Clean? That word was a joke in the Underhive. Was there anything in the Underhive that could be called clean? He had lived here for years; how could he have never seen such a thing?

Without another word, Roger charged out of the control room. "Everyone, grab your weapons! To the walls!"

He roared, leading Ben toward the defensive perimeter of the power plant. The so-called defensive walls were actually just stacks of abandoned shipping containers welded with steel plates. Dozens of sallow, emaciated Brotherhood members gripped their cobbled-together firearms, peeking nervously over the wall.

Roger raised his binoculars. In the distance, on the wasteland highway littered with rubble and trash, a dragon of yellow dust rose. A half-track truck was approaching at high speed.

Just as the sentry said, the vehicle was remarkably clean. No hanging human skins, no nonsensical banners, and none of the cumbersome decorations usually added for "Machine Spirit worship." It was a pure industrial vehicle designed for transport.

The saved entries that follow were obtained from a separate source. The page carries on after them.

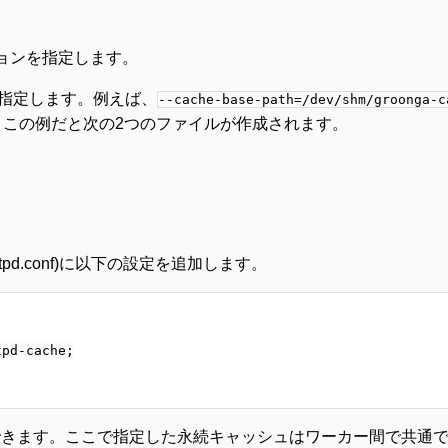
ョンを指定します。
指定します。例えば、
--cache-base-path=/dev/shm/groonga-c
この例だと次の2つのファイルが作成されます。
ga-httpd.conf)に以下の設定を追加します。
pd-cache;

ることもできます。ここで指定した永続キャッシュはワーカー間で共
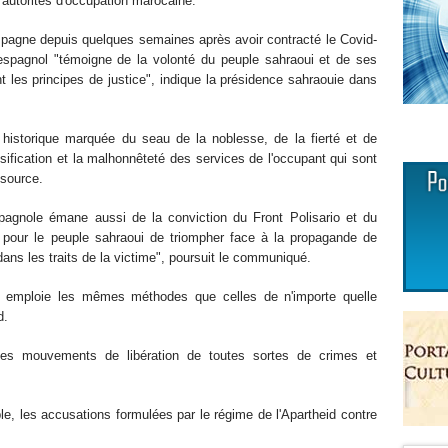
s autorités d'occupation marocaine.
Espagne depuis quelques semaines après avoir contracté le Covid-
 espagnol "témoigne de la volonté du peuple sahraoui et de ses
ant les principes de justice", indique la présidence sahraouie dans
historique marquée du seau de la noblesse, de la fierté et de
alsification et la malhonnêteté des services de l'occupant qui sont
 source.
pagnole émane aussi de la conviction du Front Polisario et du
pour le peuple sahraoui de triompher face à la propagande de
dans les traits de la victime", poursuit le communiqué.
 emploie les mêmes méthodes que celles de n'importe quelle
d.
es mouvements de libération de toutes sortes de crimes et
le, les accusations formulées par le régime de l'Apartheid contre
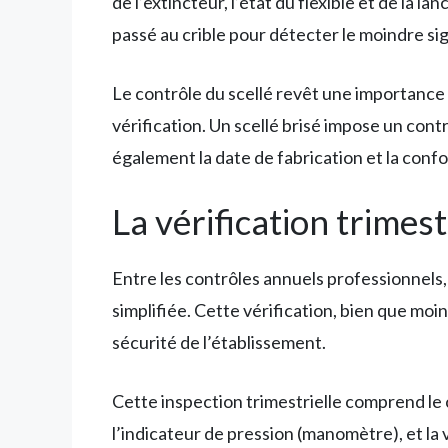
de l’extincteur, l’état du flexible et de la lan
passé au crible pour détecter le moindre si
Le contrôle du scellé revêt une importance pa
vérification. Un scellé brisé impose un con
également la date de fabrication et la conf
La vérification trimestr
Entre les contrôles annuels professionnels, 
simplifiée. Cette vérification, bien que m
sécurité de l’établissement.
Cette inspection trimestrielle comprend le con
l’indicateur de pression (manomètre), et la v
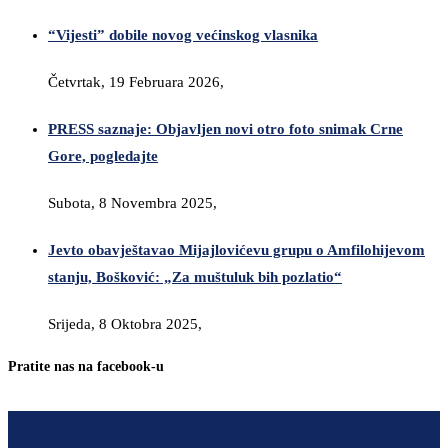
“Vijesti” dobile novog većinskog vlasnika
Četvrtak, 19 Februara 2026,
PRESS saznaje: Objavljen novi otro foto snimak Crne
Gore, pogledajte
Subota, 8 Novembra 2025,
Jevto obavještavao Mijajlovićevu grupu o Amfilohijevom
stanju, Bošković: „Za muštuluk bih pozlatio“
Srijeda, 8 Oktobra 2025,
Pratite nas na facebook-u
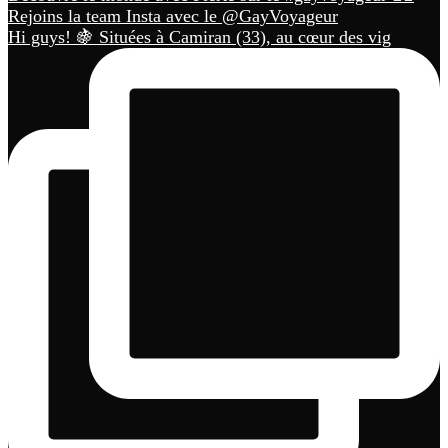
Hi guys! 🍇 Situées à Camiran (33), au cœur des vig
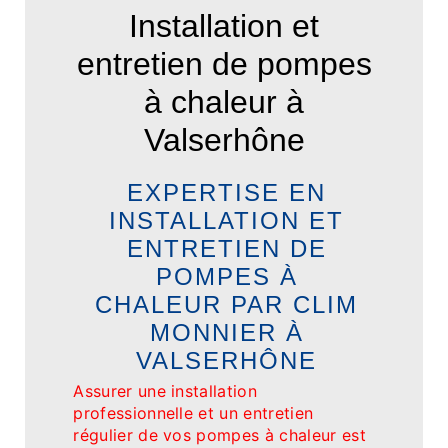
Installation et
entretien de pompes
à chaleur à
Valserhône
EXPERTISE EN
INSTALLATION ET
ENTRETIEN DE
POMPES À
CHALEUR PAR CLIM
MONNIER À
VALSERHÔNE
Assurer une installation
professionnelle et un entretien
régulier de vos pompes à chaleur est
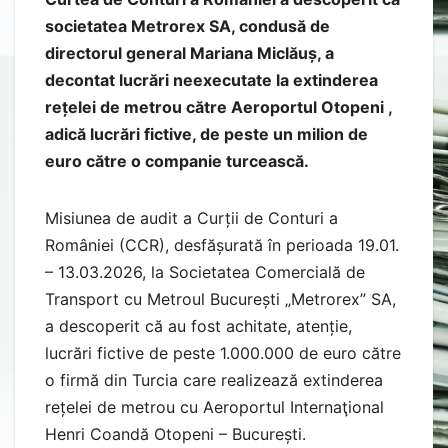
societatea Metrorex SA, condusă de
directorul general Mariana Miclăuș, a
decontat lucrări neexecutate la extinderea
rețelei de metrou către Aeroportul Otopeni ,
adică lucrări fictive, de peste un milion de
euro către o companie turcească.
Misiunea de audit a Curții de Conturi a
României (CCR), desfășurată în perioada 19.01.
– 13.03.2026, la Societatea Comercială de
Transport cu Metroul București „Metrorex” SA,
a descoperit că au fost achitate, atenție,
lucrări fictive de peste 1.000.000 de euro către
o firmă din Turcia care realizează extinderea
rețelei de metrou cu Aeroportul Internaţional
Henri Coandă Otopeni – București.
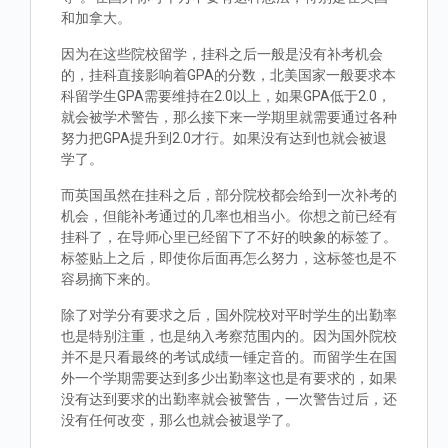
和加拿大。
因为在这些院校留学，挂科之后一般是没有补考机会
的，挂科直接影响着GPA的分数，北美国家一般要求本
科留学生GPA需要维持在2.0以上，如果GPA低于2.0，
就会被学术警告，那么接下来一学期里就需要通过各种
努力把GPA提升到2.0才行。如果没有达到也就会被退
学了。
而英国虽然在挂科之后，部分院校都会给到一次补考的
机会，但能补考通过的几率也相当小。你想之前已经有
挂科了，在导师心里已经留下了不好的映象的标签了。
标签贴上之后，即使你后面再怎么努力，这标签也是不
容易摘下来的。
除了对学分有要求之后，国外院校对平时学生的出勤率
也是特别注重，也是纳入考察范围内的。因为国外院校
并不是只看最终的考试成绩一锤定音的。而留学生在国
外一个学期需要达到多少出勤率这也是有要求的，如果
没有达到要求的出勤率就会被警告，一次警告过后，还
没有任何改变，那么也就会被退学了。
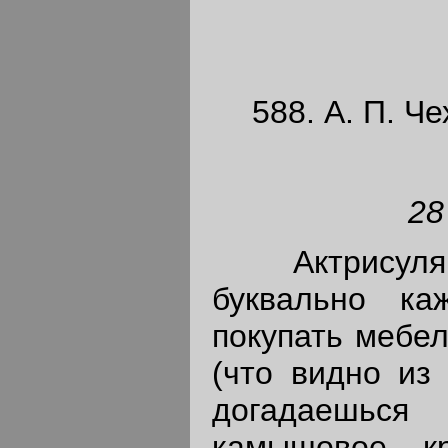
588. А. П. Че
28
Актрисуля, 
буквально к
покупать мебел
(что видно из 
догадаешься
камышовое к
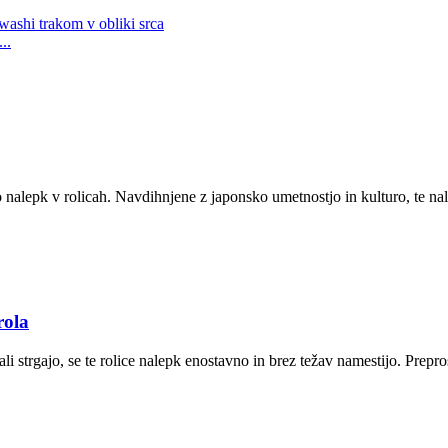
..
ijo nalepk v rolicah. Navdihnjene z japonsko umetnostjo in kulturo, te nal
rola
i strgajo, se te rolice nalepk enostavno in brez težav namestijo. Prepro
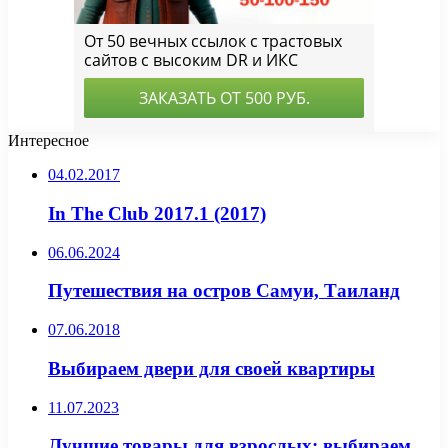
Интересное
04.02.2017
In The Club 2017.1 (2017)
06.06.2024
Путешествия на остров Самуи, Таиланд
07.06.2018
Выбираем двери для своей квартиры
11.07.2023
Лучшие товары для взрослых: выбираем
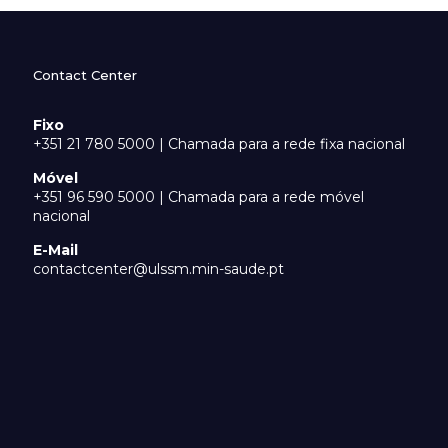
Contact Center
Fixo
+351 21 780 5000 | Chamada para a rede fixa nacional
Móvel
+351 96 590 5000 | Chamada para a rede móvel
nacional
E-Mail
contactcenter@ulssm.min-saude.pt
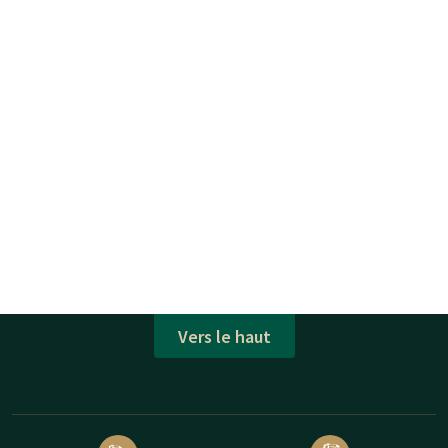
Vers le haut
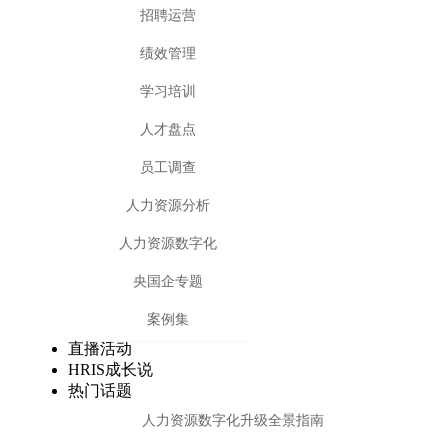
招聘运营
绩效管理
学习培训
人才盘点
员工调查
人力资源分析
人力资源数字化
央国企专题
案例集
直播活动
HRIS成长说
热门话题
人力资源数字化升级全景指南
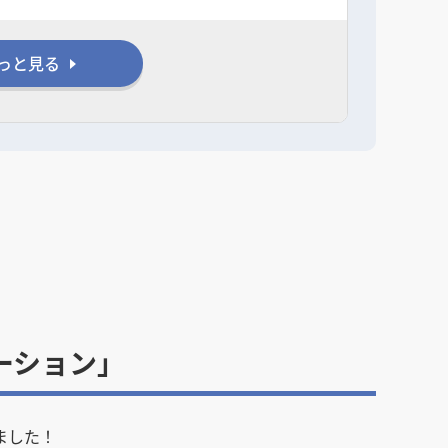
っと見る
ーション」
ました！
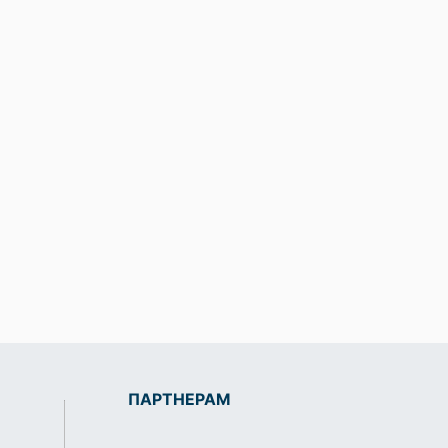
ПАРТНЕРАМ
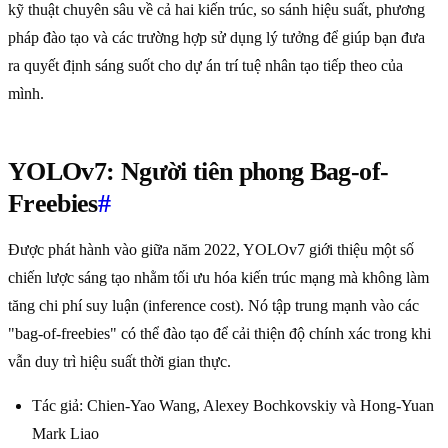
kỹ thuật chuyên sâu về cả hai kiến trúc, so sánh hiệu suất, phương
pháp đào tạo và các trường hợp sử dụng lý tưởng để giúp bạn đưa
ra quyết định sáng suốt cho dự án trí tuệ nhân tạo tiếp theo của
mình.
YOLOv7: Người tiên phong Bag-of-
Freebies
#
Được phát hành vào giữa năm 2022, YOLOv7 giới thiệu một số
chiến lược sáng tạo nhằm tối ưu hóa kiến trúc mạng mà không làm
tăng chi phí suy luận (inference cost). Nó tập trung mạnh vào các
"bag-of-freebies" có thể đào tạo để cải thiện độ chính xác trong khi
vẫn duy trì hiệu suất thời gian thực.
Tác giả: Chien-Yao Wang, Alexey Bochkovskiy và Hong-Yuan
Mark Liao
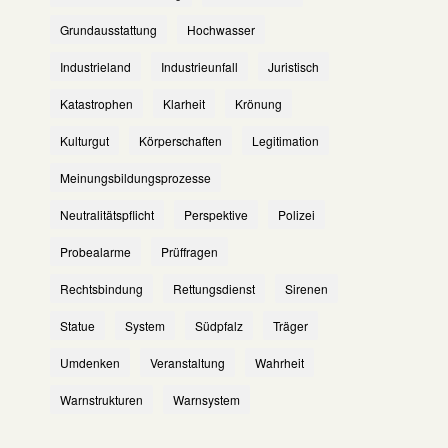
Grundausstattung
Hochwasser
Industrieland
Industrieunfall
Juristisch
Katastrophen
Klarheit
Krönung
Kulturgut
Körperschaften
Legitimation
Meinungsbildungsprozesse
Neutralitätspflicht
Perspektive
Polizei
Probealarme
Prüffragen
Rechtsbindung
Rettungsdienst
Sirenen
Statue
System
Südpfalz
Träger
Umdenken
Veranstaltung
Wahrheit
Warnstrukturen
Warnsystem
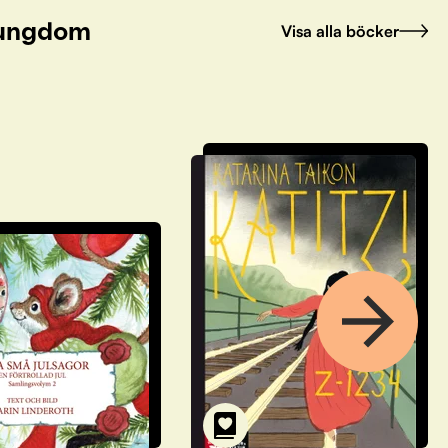
h ungdom
Visa alla böcker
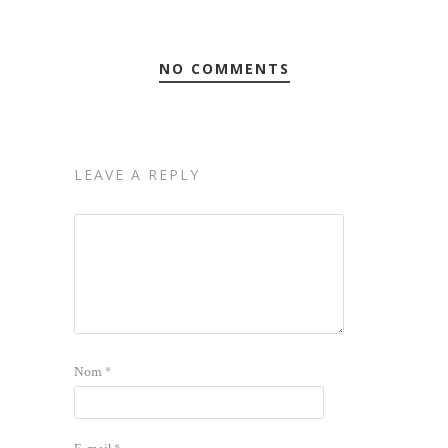
NO COMMENTS
LEAVE A REPLY
Nom
*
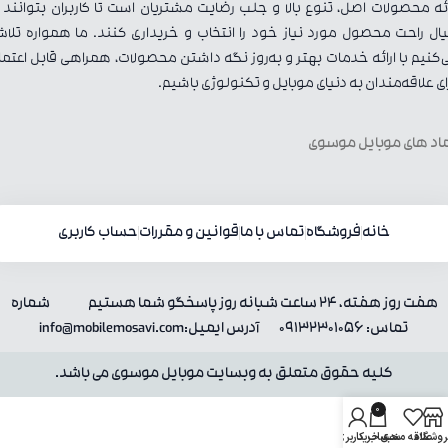
ائه محصولات اصل، تنوع بالا و جلب رضایت مشتریان است تا کاربران بتوانند ب
ال راحت محصول مورد نیاز خود را انتخاب و خریداری کنند. ما همواره تلا
‌کنیم با ارائه خدمات بهتر و به‌روز نگه داشتن محصولات، همراهی قابل اعتما
ای علاقه‌مندان به دنیای موبایل و تکنولوژی باشیم.
اد های موبایل موسوی
خانه
فروشگاه
تماس با ما
قوانین و مقررات
حساب کاربری
هفت روز هفته، 24 ساعت شبانه روز پاسخگو شما هستیم شماره
تماس: 09132301056 آدرس ایمیل:info@mobilemosavi.com
کلیه حقوق متعلق به وبسایت موبایل موسوی می باشد.
0
روشگاه
علاقه مندی
سبد خرید
حساب کاربری من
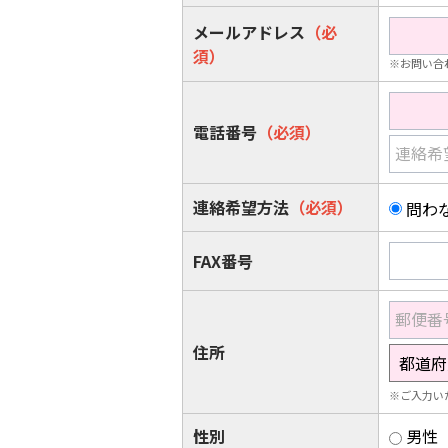
メールアドレス
（必
須）
※お問い合
電話番号
（必須）
連絡希
連絡希望方法
（必須）
問わ
FAX番号
郵便番
住所
※ご入力い
性別
男性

That minimalist style left Roger, a tech-obsessed man, momentarily stunned. He had to admit, the modifications were beautiful. The air intake was raised high to prevent sand ingestion; the suspension was clearly reinforced, maintaining a steady posture; even the simple exhaust pipe sounded perfectly tuned. It looked like the work of a master.

But then, Roger's attention was drawn to the cargo bed. Because what was inside was simply too conspicuous.

A mountain of snow-white, unknown objects. In the dim light of the Underhive, that whiteness was almost blinding.

Roger adjusted his binoculars to maximum magnification and realized the objects were round spheres. Despite being hundreds of meters away and wearing a thick dust mask, Roger's modified olfactory sensors seemed to produce a hallucination.

He smelled a scent that had only ever appeared in his dreams.

The scent of carbohydrates.

It was the aroma released by starch when heated to high temperatures—a fragrance that could drive any carbon-based lifeform mad. A growl erupted from Roger's throat.

Ben, beside him, was also swallowing hard. "Boss..." Ben's voice shook. "That truck... it couldn't be full of food, could it?"

Roger didn't say a word. He watched as the truck didn't slow down but headed straight for the power plant gates. However, two hundred meters from the gate, the vehicle stopped.

A tall figure jumped down from the driver's cabin. The figure was encased in cold, hard engineering armor, the sunlight reflecting off the polished metal shell with a chilling glint. The man held a twin-linked heavy stubber as if it were a toy.

Then, the figure did something that made Roger's heart stop.

He turned and grabbed a basketball-sized white sphere from the cargo bed, then swung his arm wide.

Whoosh—

With the sound of rushing air, the white sphere traced a parabola through the sky. It slammed accurately onto the empty ground in front of the defensive wall.

Splat.

The sphere cracked open, revealing a pure white, delicate interior.

At that moment, the sound of everyone on the wall swallowing their spit merged into one.